#### Exercise data
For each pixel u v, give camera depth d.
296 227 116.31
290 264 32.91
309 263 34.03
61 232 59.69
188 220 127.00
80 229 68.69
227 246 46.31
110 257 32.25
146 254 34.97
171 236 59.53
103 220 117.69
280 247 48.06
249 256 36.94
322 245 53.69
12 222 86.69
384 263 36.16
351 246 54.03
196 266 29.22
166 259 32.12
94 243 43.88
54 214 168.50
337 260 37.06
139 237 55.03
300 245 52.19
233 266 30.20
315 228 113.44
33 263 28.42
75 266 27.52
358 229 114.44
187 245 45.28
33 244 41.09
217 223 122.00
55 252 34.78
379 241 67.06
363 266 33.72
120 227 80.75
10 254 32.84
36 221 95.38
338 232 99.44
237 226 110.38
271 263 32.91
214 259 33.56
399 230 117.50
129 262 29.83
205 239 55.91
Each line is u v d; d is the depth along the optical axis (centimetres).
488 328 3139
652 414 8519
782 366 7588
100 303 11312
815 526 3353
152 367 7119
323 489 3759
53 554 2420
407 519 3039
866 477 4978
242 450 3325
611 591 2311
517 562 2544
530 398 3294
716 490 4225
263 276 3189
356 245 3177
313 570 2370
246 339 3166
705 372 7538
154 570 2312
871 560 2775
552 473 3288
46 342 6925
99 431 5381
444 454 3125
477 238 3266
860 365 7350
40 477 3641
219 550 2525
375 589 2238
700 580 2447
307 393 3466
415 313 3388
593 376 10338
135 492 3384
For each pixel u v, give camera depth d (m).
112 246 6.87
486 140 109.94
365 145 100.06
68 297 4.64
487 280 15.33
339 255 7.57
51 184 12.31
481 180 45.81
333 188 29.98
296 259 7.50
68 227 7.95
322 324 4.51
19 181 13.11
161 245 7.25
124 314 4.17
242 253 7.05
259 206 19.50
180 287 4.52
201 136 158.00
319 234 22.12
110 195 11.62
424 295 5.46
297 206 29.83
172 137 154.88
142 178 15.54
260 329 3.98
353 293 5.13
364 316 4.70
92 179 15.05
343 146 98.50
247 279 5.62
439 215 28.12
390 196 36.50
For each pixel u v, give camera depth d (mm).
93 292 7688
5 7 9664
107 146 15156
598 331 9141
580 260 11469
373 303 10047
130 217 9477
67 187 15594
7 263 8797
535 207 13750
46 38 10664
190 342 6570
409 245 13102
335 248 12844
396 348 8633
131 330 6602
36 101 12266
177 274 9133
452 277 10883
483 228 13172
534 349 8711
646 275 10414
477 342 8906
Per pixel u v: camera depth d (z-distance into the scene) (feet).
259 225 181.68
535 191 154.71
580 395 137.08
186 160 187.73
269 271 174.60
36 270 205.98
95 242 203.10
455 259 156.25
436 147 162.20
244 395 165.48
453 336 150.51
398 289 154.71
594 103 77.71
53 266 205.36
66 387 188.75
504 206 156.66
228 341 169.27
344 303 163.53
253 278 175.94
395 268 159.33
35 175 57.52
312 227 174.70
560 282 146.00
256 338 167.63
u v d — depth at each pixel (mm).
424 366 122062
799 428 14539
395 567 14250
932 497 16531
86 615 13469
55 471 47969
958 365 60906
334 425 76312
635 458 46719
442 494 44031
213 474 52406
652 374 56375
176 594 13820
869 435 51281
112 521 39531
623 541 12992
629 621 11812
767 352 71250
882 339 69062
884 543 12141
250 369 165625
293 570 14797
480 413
########
### What is needed
Please return the records above in their exact form.

### Written reply
For each pixel u v, give camera depth d.
296 227 116.31
290 264 32.91
309 263 34.03
61 232 59.69
188 220 127.00
80 229 68.69
227 246 46.31
110 257 32.25
146 254 34.97
171 236 59.53
103 220 117.69
280 247 48.06
249 256 36.94
322 245 53.69
12 222 86.69
384 263 36.16
351 246 54.03
196 266 29.22
166 259 32.12
94 243 43.88
54 214 168.50
337 260 37.06
139 237 55.03
300 245 52.19
233 266 30.20
315 228 113.44
33 263 28.42
75 266 27.52
358 229 114.44
187 245 45.28
33 244 41.09
217 223 122.00
55 252 34.78
379 241 67.06
363 266 33.72
120 227 80.75
10 254 32.84
36 221 95.38
338 232 99.44
237 226 110.38
271 263 32.91
214 259 33.56
399 230 117.50
129 262 29.83
205 239 55.91
Each line is u v d; d is the depth along the optical axis (centimetres).
488 328 3139
652 414 8519
782 366 7588
100 303 11312
815 526 3353
152 367 7119
323 489 3759
53 554 2420
407 519 3039
866 477 4978
242 450 3325
611 591 2311
517 562 2544
530 398 3294
716 490 4225
263 276 3189
356 245 3177
313 570 2370
246 339 3166
705 372 7538
154 570 2312
871 560 2775
552 473 3288
46 342 6925
99 431 5381
444 454 3125
477 238 3266
860 365 7350
40 477 3641
219 550 2525
375 589 2238
700 580 2447
307 393 3466
415 313 3388
593 376 10338
135 492 3384
For each pixel u v, give camera depth d (m).
112 246 6.87
486 140 109.94
365 145 100.06
68 297 4.64
487 280 15.33
339 255 7.57
51 184 12.31
481 180 45.81
333 188 29.98
296 259 7.50
68 227 7.95
322 324 4.51
19 181 13.11
161 245 7.25
124 314 4.17
242 253 7.05
259 206 19.50
180 287 4.52
201 136 158.00
319 234 22.12
110 195 11.62
424 295 5.46
297 206 29.83
172 137 154.88
142 178 15.54
260 329 3.98
353 293 5.13
364 316 4.70
92 179 15.05
343 146 98.50
247 279 5.62
439 215 28.12
390 196 36.50
For each pixel u v, give camera depth d (mm).
93 292 7688
5 7 9664
107 146 15156
598 331 9141
580 260 11469
373 303 10047
130 217 9477
67 187 15594
7 263 8797
535 207 13750
46 38 10664
190 342 6570
409 245 13102
335 248 12844
396 348 8633
131 330 6602
36 101 12266
177 274 9133
452 277 10883
483 228 13172
534 349 8711
646 275 10414
477 342 8906
Per pixel u v: camera depth d (z-distance into the scene) (feet).
259 225 181.68
535 191 154.71
580 395 137.08
186 160 187.73
269 271 174.60
36 270 205.98
95 242 203.10
455 259 156.25
436 147 162.20
244 395 165.48
453 336 150.51
398 289 154.71
594 103 77.71
53 266 205.36
66 387 188.75
504 206 156.66
228 341 169.27
344 303 163.53
253 278 175.94
395 268 159.33
35 175 57.52
312 227 174.70
560 282 146.00
256 338 167.63
u v d — depth at each pixel (mm).
424 366 122062
799 428 14539
395 567 14250
932 497 16531
86 615 13469
55 471 47969
958 365 60906
334 425 76312
635 458 46719
442 494 44031
213 474 52406
652 374 56375
176 594 13820
869 435 51281
112 521 39531
623 541 12992
629 621 11812
767 352 71250
882 339 69062
884 543 12141
250 369 165625
293 570 14797
480 413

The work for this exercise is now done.